No one likes being preached at. No matter how much you agree with Al Gore in An Inconvenient Truth, there’s still a large part of you that wants to punch him in the face. Hard. Repeatedly. Likewise with Moore and Spurlock at their most sanctimonious.
These preachy personalities with their ‘mission’ documentaries seem to have become a lot more popular of late: both on film and on television (or at least British television). It seems everywhere you look there’s a Jamie Oliver telling you to teach other people a healthy recipe, or a Gok Wan telling you to be a “natural beauty”.
Charlie Brooker’s Screenwipe did a whole show on the phenomenon, showing how easy and lazy it was to make ‘good’ television around such campaigns:
Joining in on the fun isThe Cove. Its campaign? Dolphins. They’re being killed in a cove in Japan and we really should care about it. Now, don’t get me wrong we really should care about it. However, there’s a difference between objectively showing me the evidence: trusting that I have the ounce of morality it takes to believe the slaughtering of dolphins is wrong, and ramming said opinion down my throat.
The film centres on Ric O’Barry a man who worked as the main dolphin trainer on the 1960s show Flipper. A man who, I must admit I was fascinated by. Someone who’d seen the error of his ways and was seeking redemption by doing his utmost for the safety of dolphins worldwide.
He emotively tells us the pain he saw in a dolphin’s eyes the day before they died. This apparent suicide convincing him of the wrongness of keeping dolphins in captivity. The film contains lots of accounts like this, as people use their personal experience to essentially prove dolphins are people too. Of course they’re not. But the film goes to great lengths to show the viewer “they’re just like us”.

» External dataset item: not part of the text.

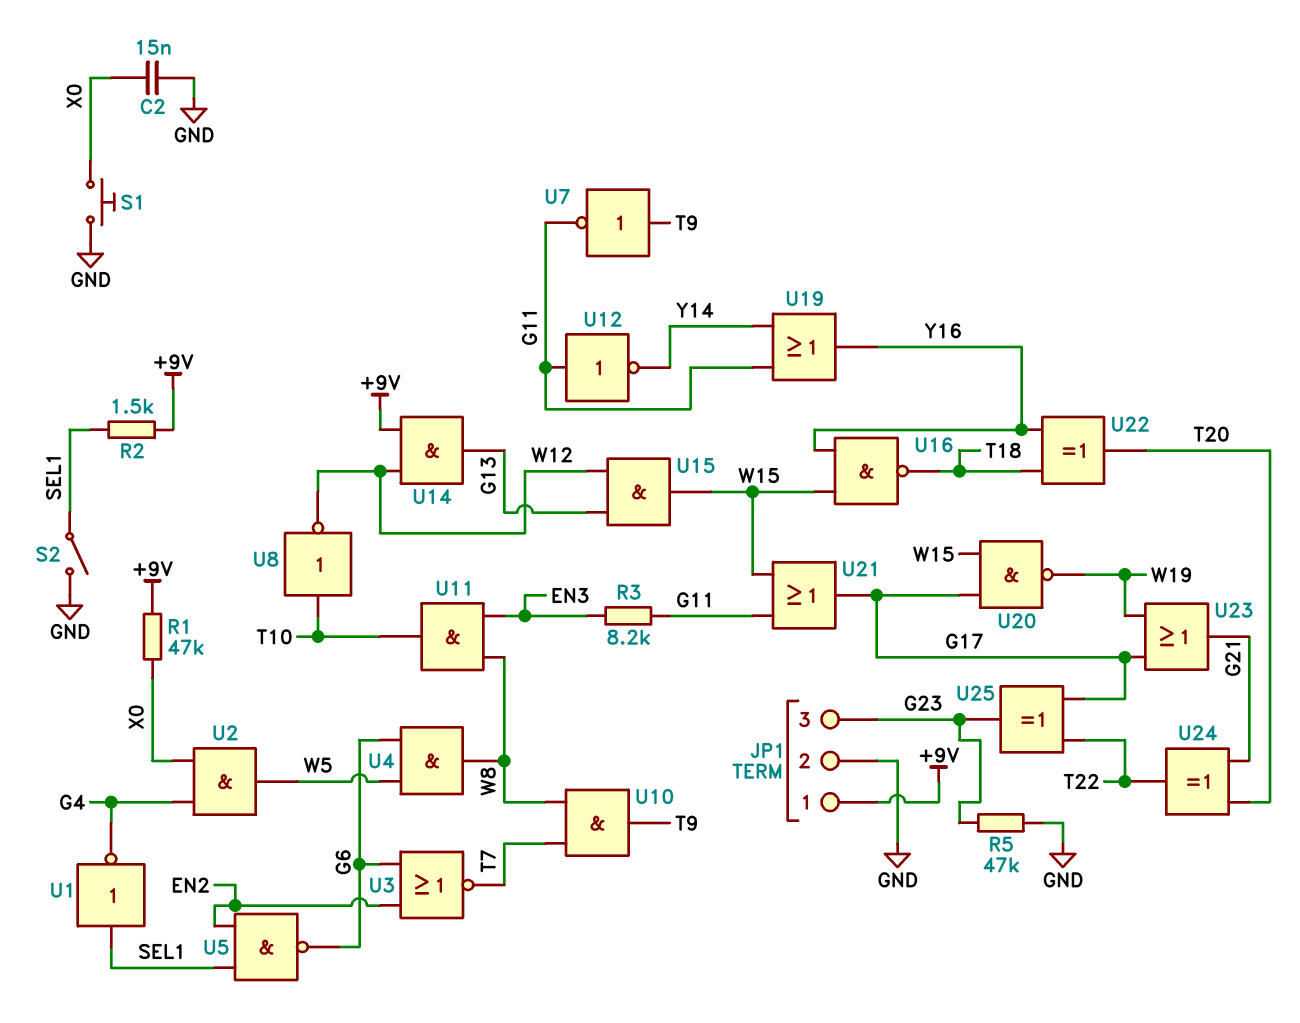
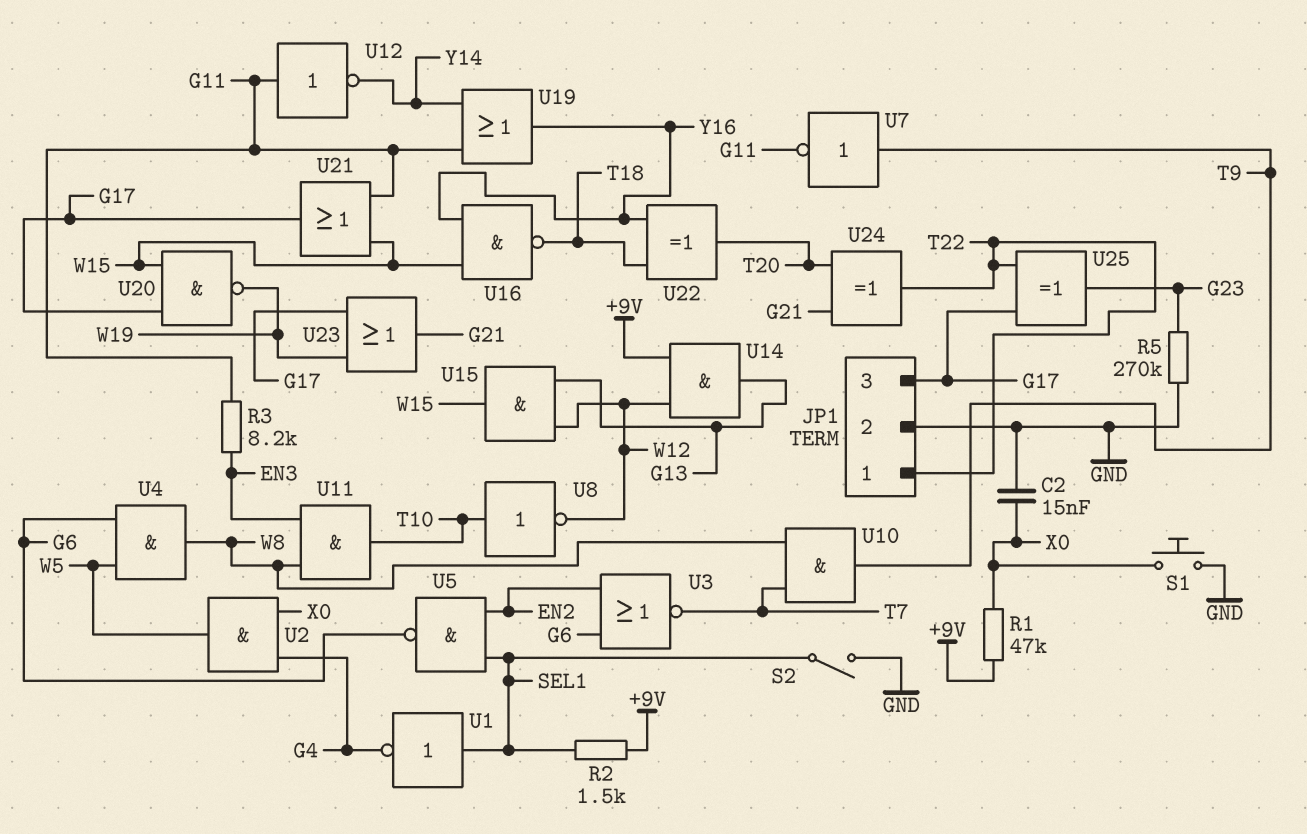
JP1 pin 1: +9V -> T22
JP1 pin 3: G23 -> G17
R5: 47k (G23, GND) -> 270k (G23, GND)

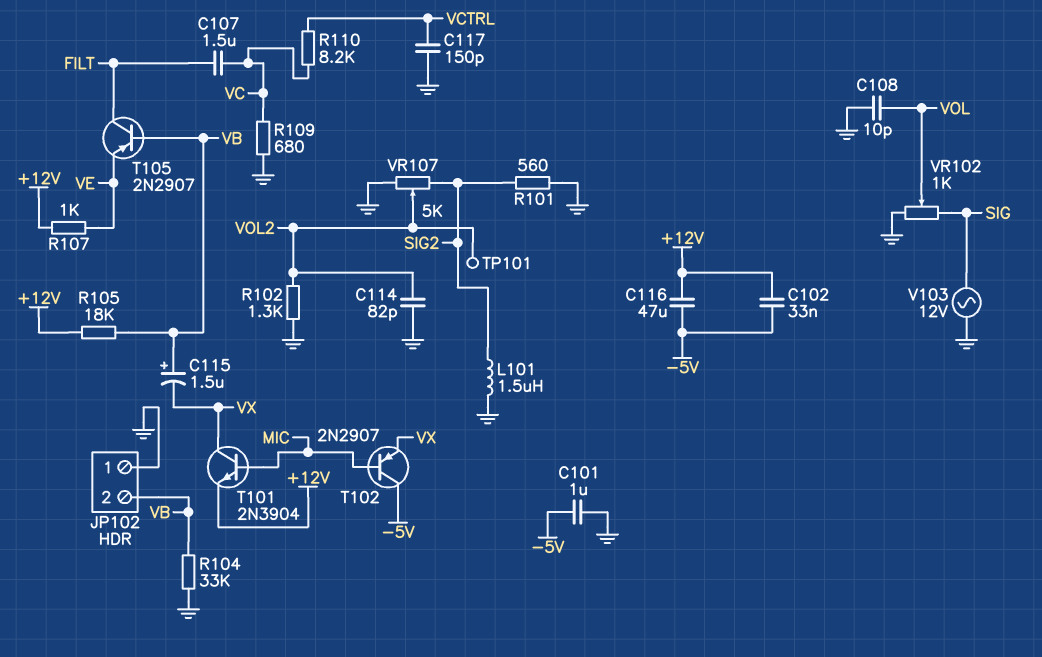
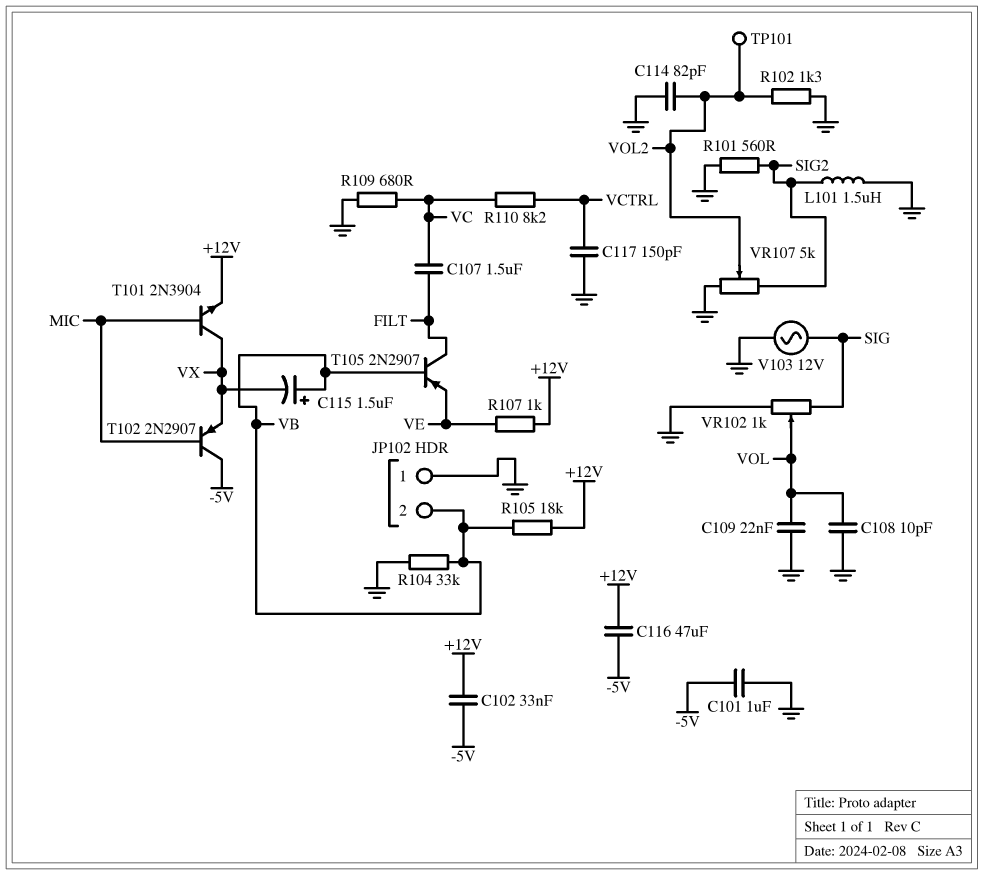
C109: none -> 22nF (GND, VOL)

If such accounts were used in some religious documentary attempting to prove Christianity, Islam, Scientology or whatever, people would rightly point out that personal experience is just that -personal and subjective. It has no place in proving anything objectively. Experiences like this are perhaps useful in helping explain why a person holds the beliefs they do, but nothing more than that. In fact, I would have no problem with such opinions being shared in a film that looked at why people were willing to risk so much for the fate of these smiling mammals. But that’s not this film.
Aside from these accounts, the film also goes into Ocean’s Eleven mode about half way through its runtime. Ric O’Barry and the director assembling a crack team of specialists to set up secret cameras all round this Japanese Cove. This aspect of the film completely succeeds on an entertainment level, going toe-to-toe with the best scenes from any heist movie.
Nevertheless, this stylish and brilliantly edited part of the movie still feels manipulative, and took me out of the experience: forcing me to consider how everything was put together. It led me to question how much of what I was shown was real and exciting, and how much of it was made to look that way for the sake of an exhilarating scene.
The Cove is a movie which was made with the best of intentions. I have no doubt that the people behind it completely believed in the importance and virtue of what they were doing. However, in being unable to take a step back from their cause, they’ve made a film which treats its audience like children: telling us what’s right and wrong instead of trusting us to see it for ourselves. I come from a school of thought that documentaries should document, and in telling, as oppose to showing us something, I believe the film has failed. An admirable failure, perhaps. But a failure all the same.
Coming from completely the opposite end of the spectrum, is Arnold Schwarzenegger’s Commando. A film the term Best Worst Movie was almost made for.
The plot is similar to the recent Liam Neeson film: Taken. Arnie’s an ex-commando and his daughter has been kidnapped. It’s up to him to rescue her.
Commando is the best type of B-Movie, since it has no illusions about its own artistic merit. This leaves it free to be as silly as it wants. Like Terminator, it realises Arnie is at his best when not given too many words all at once. Instead, almost all his dialogue is delivered in one liners such as:
Arnie: Remember, Sully, when I promised to kill you last…. I lied
Cooke: You scared, motherf****r? Well, you should be, because this Green Beret is going to kick your big ass!
Arnie: I eat Green Berets for breakfast. And right now, I’m very hungry!
Aside from these one-liners, the other thing that differentiates it from the average action flick is that, at the time, it held the record for most number of on-screen kills in a movie by a single character. The final showdown between Arnie and his adversaries setting the benchmark for how to ramp it up to the max right before the credits roll:
There’s not much more to say about Commando, except it’s Arnie doing what he does best. Although I think he’ll be best remembered for The Terminator movies, he’s not the only reason those films work. Commando, on the other hand, is completely his film, and the amount of enjoyment you get from it rests entirely on whether you can buy into his unique acting ability and on-screen presence. For those of us who can, Commando is way more fun than it has any right to be.